(Data extracts Opens)
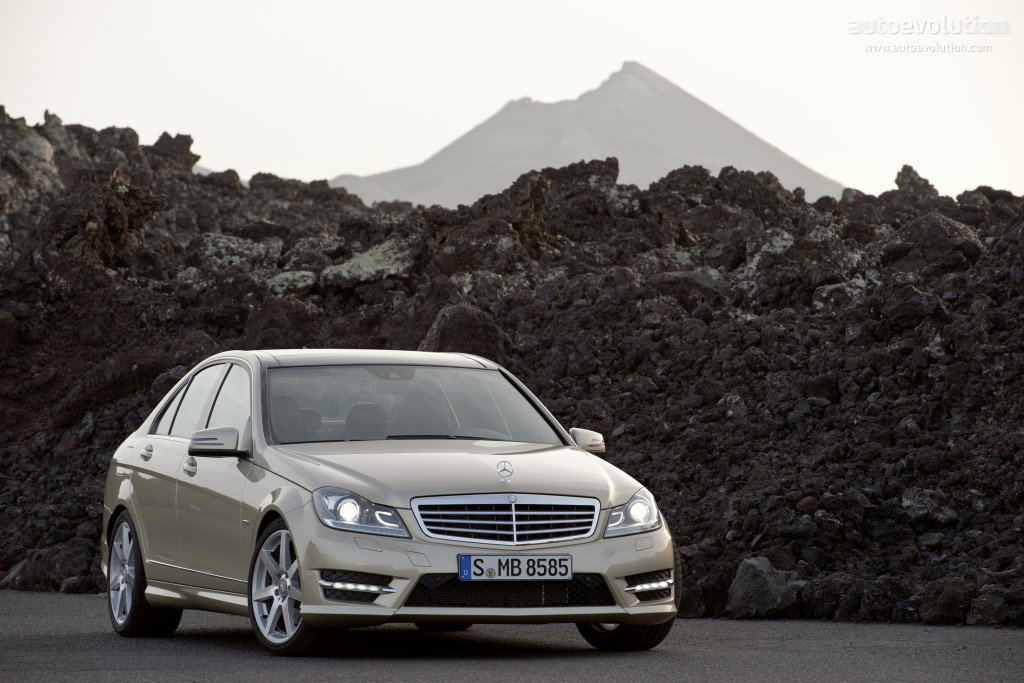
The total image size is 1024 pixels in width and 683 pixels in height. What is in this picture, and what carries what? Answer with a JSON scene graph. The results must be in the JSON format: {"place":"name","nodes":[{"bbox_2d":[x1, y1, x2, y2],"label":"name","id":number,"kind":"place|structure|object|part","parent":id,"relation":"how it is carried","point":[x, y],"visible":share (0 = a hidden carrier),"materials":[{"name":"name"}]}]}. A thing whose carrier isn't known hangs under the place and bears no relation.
{"place":"outdoors","nodes":[
{"label":"outdoors","id":0,"kind":"place"},
{"bbox_2d":[0,588,1023,682],"label":"asphalt road","id":1,"kind":"structure","parent":0,"point":[47,604],"materials":[{"name":"grey asphalt"}]},
{"bbox_2d":[99,348,680,654],"label":"car","id":2,"kind":"object","parent":1,"relation":"on","point":[157,443],"visible":0.95,"materials":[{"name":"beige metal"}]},
{"label":"wheel","id":3,"kind":"part","parent":2,"relation":"part of","materials":[{"name":"silver metal"}]},
{"label":"door handle","id":4,"kind":"part","parent":2,"relation":"part of","materials":[{"name":"silver metal"}]},
{"label":"front door handle","id":5,"kind":"part","parent":2,"relation":"part of","materials":[{"name":"silver metal"}]},
{"label":"windows","id":6,"kind":"part","parent":2,"relation":"part of","materials":[{"name":"glass"}]},
{"label":"mirror","id":7,"kind":"part","parent":2,"relation":"part of","materials":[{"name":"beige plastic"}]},
{"label":"wheel","id":8,"kind":"part","parent":2,"relation":"part of","materials":[{"name":"silver metal"}]},
{"label":"seats","id":9,"kind":"part","parent":2,"relation":"part of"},
{"label":"headlight","id":10,"kind":"part","parent":2,"relation":"part of","materials":[{"name":"clear plastic"}]},
{"label":"roof","id":11,"kind":"part","parent":2,"relation":"part of","materials":[{"name":"metal"}]},
{"label":"windshield","id":12,"kind":"part","parent":2,"relation":"part of","materials":[{"name":"glass"}]},
{"label":"hood","id":13,"kind":"part","parent":2,"relation":"part of","materials":[{"name":"metal"}]},
{"label":"grille","id":14,"kind":"part","parent":2,"relation":"part of","materials":[{"name":"silver metal"}]},
{"bbox_2d":[458,554,571,581],"label":"license plate","id":15,"kind":"object","parent":2,"relation":"attached to","point":[473,568],"visible":0.99,"materials":[{"name":"white metal"}]},
{"label":"mirror","id":16,"kind":"part","parent":2,"relation":"part of","materials":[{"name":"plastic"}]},
{"label":"wheel","id":17,"kind":"part","parent":2,"relation":"part of","materials":[{"name":"black rubber"}]},
{"label":"headlight","id":18,"kind":"part","parent":2,"relation":"part of","materials":[{"name":"clear plastic"}]},
{"bbox_2d":[0,0,1023,201],"label":"sky","id":19,"kind":"structure","parent":0,"point":[409,100],"materials":[{"name":"white"}]},
{"bbox_2d":[0,103,1023,627],"label":"rocky hill","id":20,"kind":"structure","parent":0,"point":[85,510],"materials":[{"name":"stone"}]},
{"bbox_2d":[0,109,59,210],"label":"rock","id":21,"kind":"object","parent":20,"relation":"on","point":[45,158],"visible":0.73,"materials":[{"name":"grey stone"}]},
{"bbox_2d":[2,538,97,590],"label":"rock","id":22,"kind":"object","parent":20,"relation":"on","point":[71,566],"visible":0.78,"materials":[{"name":"grey stone"}]},
{"bbox_2d":[36,166,167,266],"label":"rock","id":23,"kind":"object","parent":20,"relation":"on","point":[117,220],"visible":0.75,"materials":[{"name":"brown stone"}]},
{"bbox_2d":[150,131,199,170],"label":"rock","id":24,"kind":"object","parent":20,"relation":"on","point":[165,134],"visible":0.54,"materials":[{"name":"black stone"}]},
{"bbox_2d":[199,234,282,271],"label":"rock","id":25,"kind":"object","parent":20,"relation":"on","point":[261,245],"visible":0.74,"materials":[{"name":"grey stone"}]},
{"bbox_2d":[242,299,325,350],"label":"rock","id":26,"kind":"object","parent":20,"relation":"on","point":[271,327],"visible":0.77,"materials":[{"name":"stone"}]},
{"bbox_2d":[263,270,318,294],"label":"rock","id":27,"kind":"object","parent":20,"relation":"on","point":[287,275],"visible":0.69,"materials":[{"name":"grey stone"}]},
{"bbox_2d":[321,238,417,285],"label":"rock","id":28,"kind":"object","parent":20,"relation":"on","point":[361,263],"visible":0.7,"materials":[{"name":"grey stone"}]},
{"bbox_2d":[419,303,509,363],"label":"boulder","id":29,"kind":"object","parent":20,"relation":"on","point":[445,331],"visible":0.58,"materials":[{"name":"brown stone"}]},
{"bbox_2d":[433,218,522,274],"label":"rock","id":30,"kind":"object","parent":20,"relation":"on","point":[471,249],"visible":0.79,"materials":[{"name":"stone"}]},
{"bbox_2d":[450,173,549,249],"label":"rock","id":31,"kind":"object","parent":20,"relation":"on","point":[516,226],"visible":0.67,"materials":[{"name":"brown stone"}]},
{"bbox_2d":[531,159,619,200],"label":"rock","id":32,"kind":"object","parent":20,"relation":"on","point":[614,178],"visible":0.45,"materials":[{"name":"stone"}]},
{"bbox_2d":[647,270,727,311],"label":"rock","id":33,"kind":"object","parent":20,"relation":"on","point":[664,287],"visible":0.66,"materials":[{"name":"stone"}]},
{"bbox_2d":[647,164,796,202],"label":"rock","id":34,"kind":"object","parent":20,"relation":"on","point":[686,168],"visible":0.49,"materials":[{"name":"brown stone"}]},
{"bbox_2d":[726,556,804,616],"label":"rock","id":35,"kind":"object","parent":20,"relation":"on","point":[760,582],"visible":0.85,"materials":[{"name":"grey stone"}]},
{"bbox_2d":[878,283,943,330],"label":"rock","id":36,"kind":"object","parent":20,"relation":"on","point":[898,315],"visible":0.85,"materials":[{"name":"stone"}]},
{"bbox_2d":[893,164,937,200],"label":"rock","id":37,"kind":"object","parent":20,"relation":"on","point":[896,182],"visible":0.53,"materials":[{"name":"grey stone"}]},
{"bbox_2d":[899,486,955,523],"label":"rock","id":38,"kind":"object","parent":20,"relation":"on","point":[906,502],"visible":0.87,"materials":[{"name":"grey stone"}]},
{"bbox_2d":[883,213,983,273],"label":"rock","id":39,"kind":"object","parent":20,"relation":"on","point":[928,243],"visible":0.71,"materials":[{"name":"stone"}]},
{"bbox_2d":[919,577,974,624],"label":"rock","id":40,"kind":"object","parent":20,"relation":"on","point":[940,598],"visible":0.91,"materials":[{"name":"stone"}]},
{"bbox_2d":[965,586,1010,625],"label":"rock","id":41,"kind":"object","parent":20,"relation":"on","point":[982,610],"visible":0.93,"materials":[{"name":"grey stone"}]},
{"bbox_2d":[328,63,843,209],"label":"mountain","id":42,"kind":"structure","parent":0,"point":[680,130],"materials":[{"name":"grey stone"}]}
]}

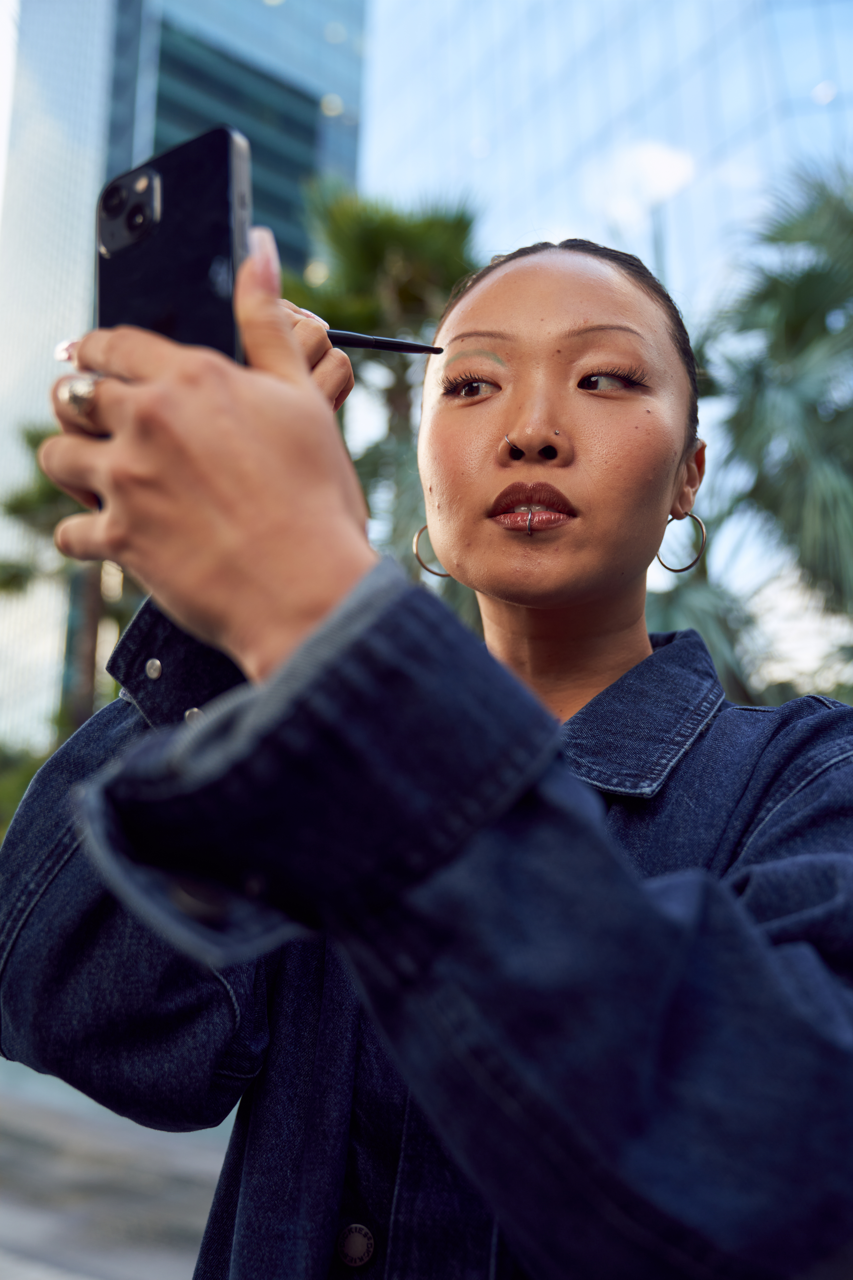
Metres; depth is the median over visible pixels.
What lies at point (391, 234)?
palm tree
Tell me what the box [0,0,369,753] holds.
glass skyscraper
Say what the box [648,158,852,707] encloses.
palm tree
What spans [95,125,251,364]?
smartphone
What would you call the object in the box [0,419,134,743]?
palm tree
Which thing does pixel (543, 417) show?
woman
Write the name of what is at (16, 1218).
pavement
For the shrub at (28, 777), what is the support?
on the ground
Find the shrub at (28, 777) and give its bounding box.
[0,742,49,837]
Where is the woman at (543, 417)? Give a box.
[1,211,852,1279]
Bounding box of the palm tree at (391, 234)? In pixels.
[289,178,486,573]
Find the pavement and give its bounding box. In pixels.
[0,1053,240,1279]

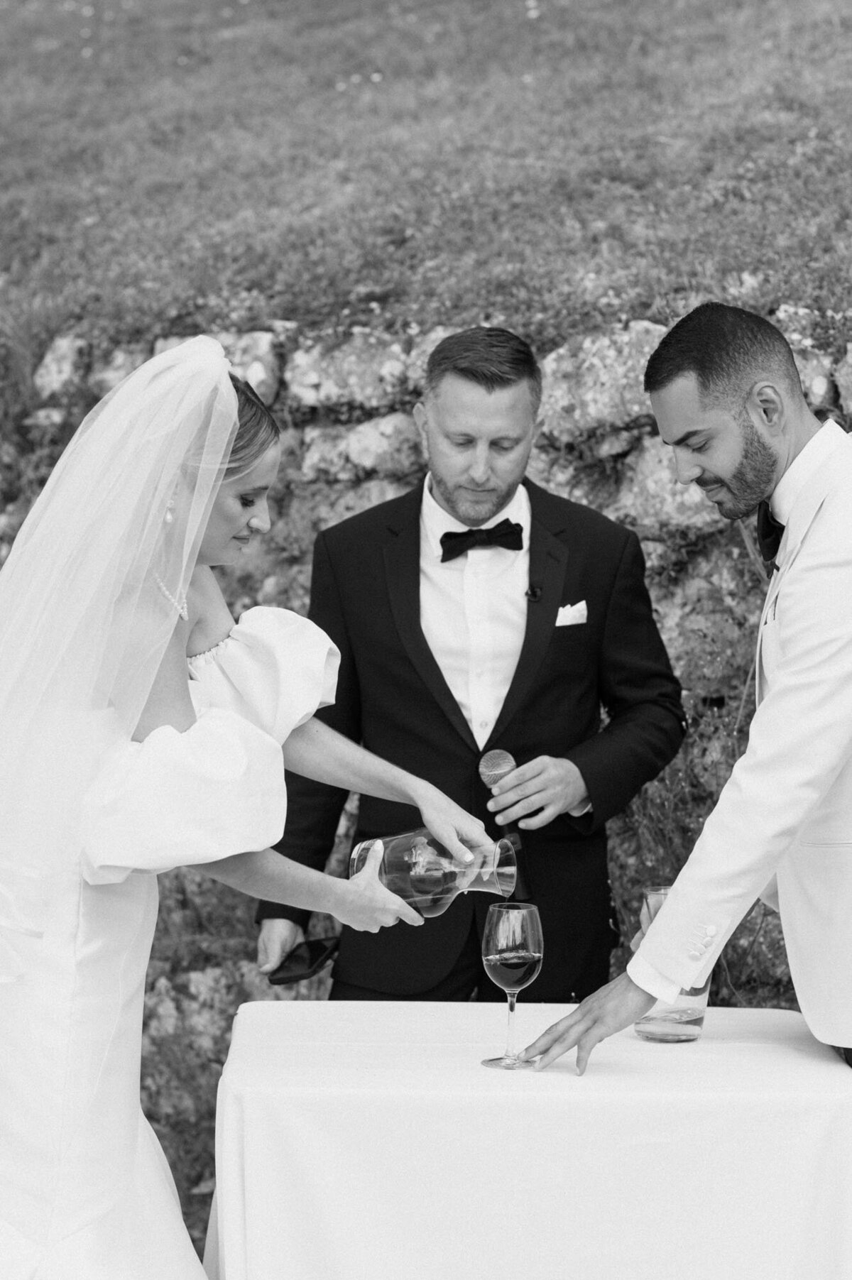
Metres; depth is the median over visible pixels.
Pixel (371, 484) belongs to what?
stone wall
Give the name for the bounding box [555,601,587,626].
pocket square
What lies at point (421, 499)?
man
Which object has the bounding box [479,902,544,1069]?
wine glass
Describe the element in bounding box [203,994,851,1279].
table
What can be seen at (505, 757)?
microphone
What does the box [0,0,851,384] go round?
grassy slope
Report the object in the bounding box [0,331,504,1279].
woman
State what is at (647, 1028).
glass carafe
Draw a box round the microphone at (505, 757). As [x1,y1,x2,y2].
[477,747,533,901]
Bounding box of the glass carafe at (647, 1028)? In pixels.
[632,887,709,1043]
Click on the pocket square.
(577, 615)
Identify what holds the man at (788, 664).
on the ground
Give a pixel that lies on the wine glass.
(498, 965)
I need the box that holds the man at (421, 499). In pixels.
[252,318,685,1006]
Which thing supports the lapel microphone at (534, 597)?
attached to the man at (421, 499)
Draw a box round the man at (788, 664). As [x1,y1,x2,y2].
[516,301,851,1094]
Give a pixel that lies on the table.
(706, 1041)
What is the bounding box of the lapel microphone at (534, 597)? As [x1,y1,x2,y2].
[523,584,542,600]
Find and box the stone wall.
[0,304,851,1177]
(Data extracts Closes)
Your goal:
Would you please copy the lines above, from the one holding "What does the box [0,0,851,384] go round?" through the last, and nothing else?

Result below:
What does the box [0,0,851,384] go round?
grassy slope
Report the object in the bounding box [0,331,504,1279].
woman
State what is at (647, 1028).
glass carafe
Draw a box round the microphone at (505, 757). As [x1,y1,x2,y2].
[477,747,533,901]
Bounding box of the glass carafe at (647, 1028)? In pixels.
[632,887,709,1043]
Click on the pocket square.
(577, 615)
Identify what holds the man at (788, 664).
on the ground
Give a pixel that lies on the wine glass.
(498, 965)
I need the box that holds the man at (421, 499). In pixels.
[252,318,685,1006]
Which thing supports the lapel microphone at (534, 597)?
attached to the man at (421, 499)
Draw a box round the man at (788, 664). As [x1,y1,x2,y2].
[516,301,851,1094]
Give a pixel that lies on the table.
(706, 1041)
What is the bounding box of the lapel microphone at (534, 597)? As [x1,y1,x2,y2].
[523,584,542,600]
Find and box the stone wall.
[0,304,851,1177]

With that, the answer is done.